How will these three blocks be sorted

  • foo 123 456 bar
  • foo 456 123 bar
  • foo 789 bar
  • foo 789

  • foo 123.456 bar
  • foo 456.123 bar
  • foo 789 bar
  • foo 789

  • foo 123,456 bar
  • foo 456,123 bar
  • foo 789 bar
  • foo 789

@jeblad: Numeric sorting only works for unbroken sequences of digits. Digits separated by commas, periods, or spaces are treated as separate numbers (and thus may still require DEFAULTSORT keys).

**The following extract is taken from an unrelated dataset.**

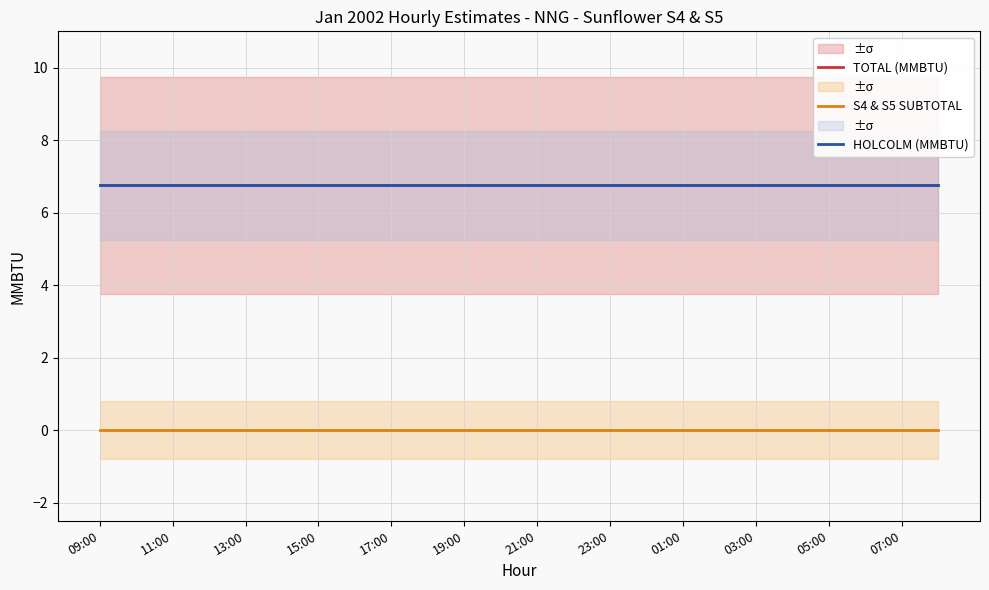

What position from the right is 09:00?

24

Change 316486 had a related patch set uploaded (by Kaldari):
Switching 10 wikis to numeric category collation per T146675

https://gerrit.wikimedia.org/r/316486

Change 316486 merged by jenkins-bot:
Switching 10 wikis to numeric category collation per T146675

https://gerrit.wikimedia.org/r/316486

Mentioned in SAL (#wikimedia-operations) [2016-10-19T23:20:11Z] <dereckson@mira> Synchronized wmf-config/InitialiseSettings.php: Switching 10 more wikis to numeric category collation (T146675) (duration: 00m 59s)

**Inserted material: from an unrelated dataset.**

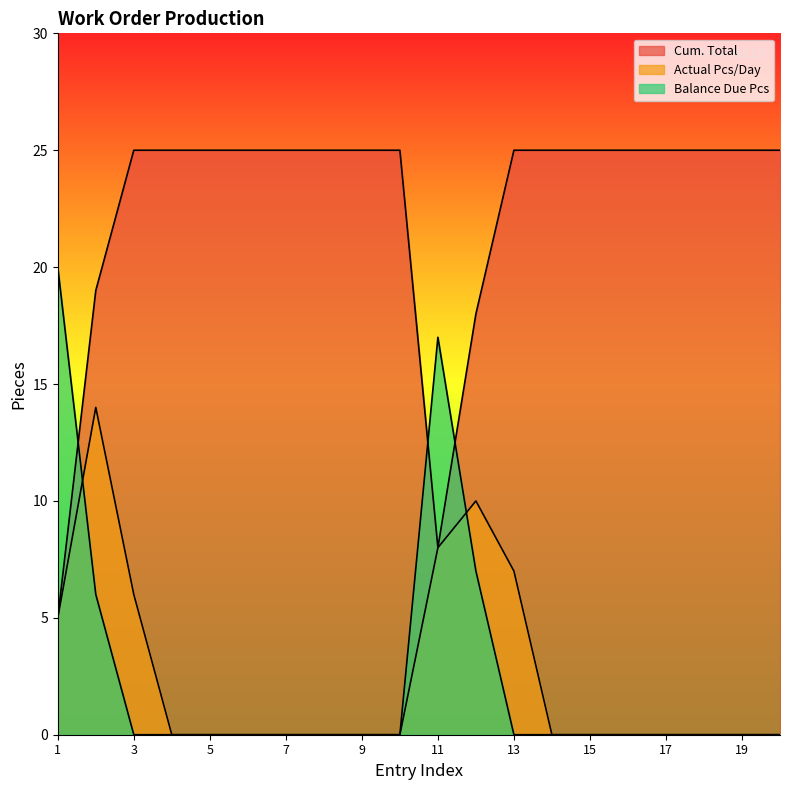

Which label corresponds to the smallest value in the chart?

4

Well, there is a problem. 99<019<101

Well, there is a problem. 99<019<101

Where are you seeing this?

Thanks @IKhitron! I've filed a bug for that: T148774. I think I know exactly how to fix this, so it shouldn't take long.

Btw, how do you sort

  • abc 20 5
  • abc 5 20
  • abc 5 80

? Can I assume that it wil be sorted by first number and then by second?

@IKhitron: Yes. I'm not 100% sure there are no bugs with complicated sequences of numbers, but I just tested it locally and got the following sort order:

  • Abc 5 3
  • Abc 5 20
  • Abc 5 80
  • Abc 20 5

@IKhitron: The patch to fix leading zeros has been merged. It should get deployed to he.wiki next Thursday. Then we can rebuild the sortkeys on Thursday evening or Friday.

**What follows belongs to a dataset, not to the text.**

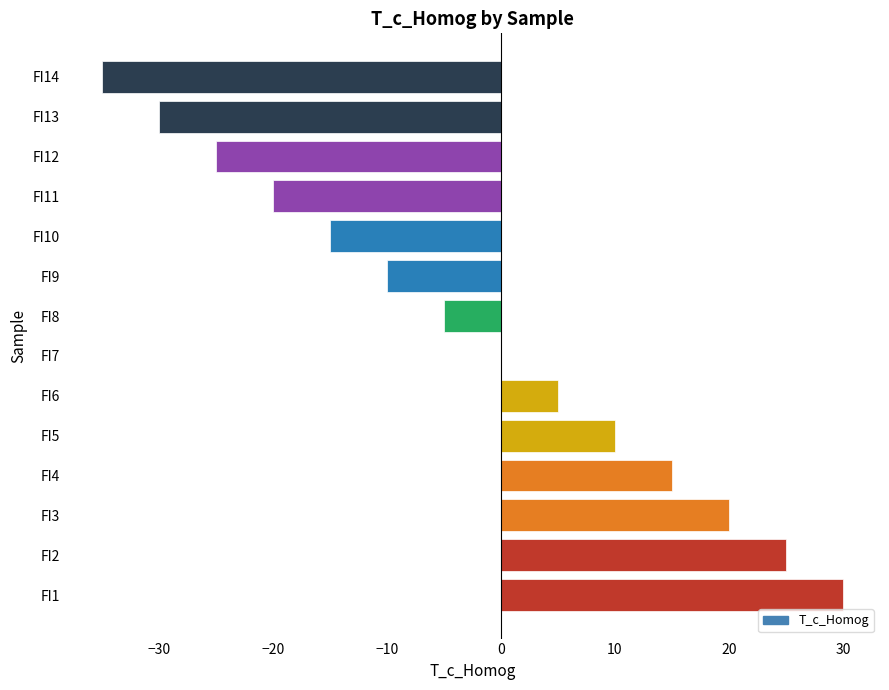

The chart shows a value of 4 at FI3. True or false?

False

Thanks, and it will be deployed next Wednesday, @kaldari.

All the languages besides Norwegian are finished.

Change 317652 had a related patch set uploaded (by Kaldari):
Switch Norwegian Wikipedia to uca-no-u-kn category collation

https://gerrit.wikimedia.org/r/317652

Change 317652 merged by jenkins-bot:
Switch Norwegian Wikipedia to uca-no-u-kn category collation

https://gerrit.wikimedia.org/r/317652

Norwegian is finished.

For Hebrew and Norwegian, they are starting from uppercase collation. Norwegian can either upgrade to uca-no-u-kn (which is Unicode Collation Algorithm tailored for Norwegian + numeric sorting) or numeric (which is identical to what they have now, but with numeric sorting). Hebrew isn't supported by our IcuCollation class, so they can only upgrade to numeric (unless someone modifies IcuCollation to support Hebrew in the very near future)

I added he to IcuCollation in https://gerrit.wikimedia.org/r/318674

@kaldari, or maybe @DannyH? When can we expect the rerun? Thank you.

@IKhitron: Rerunning now. Should be done in a few hours. Sorry for the delay.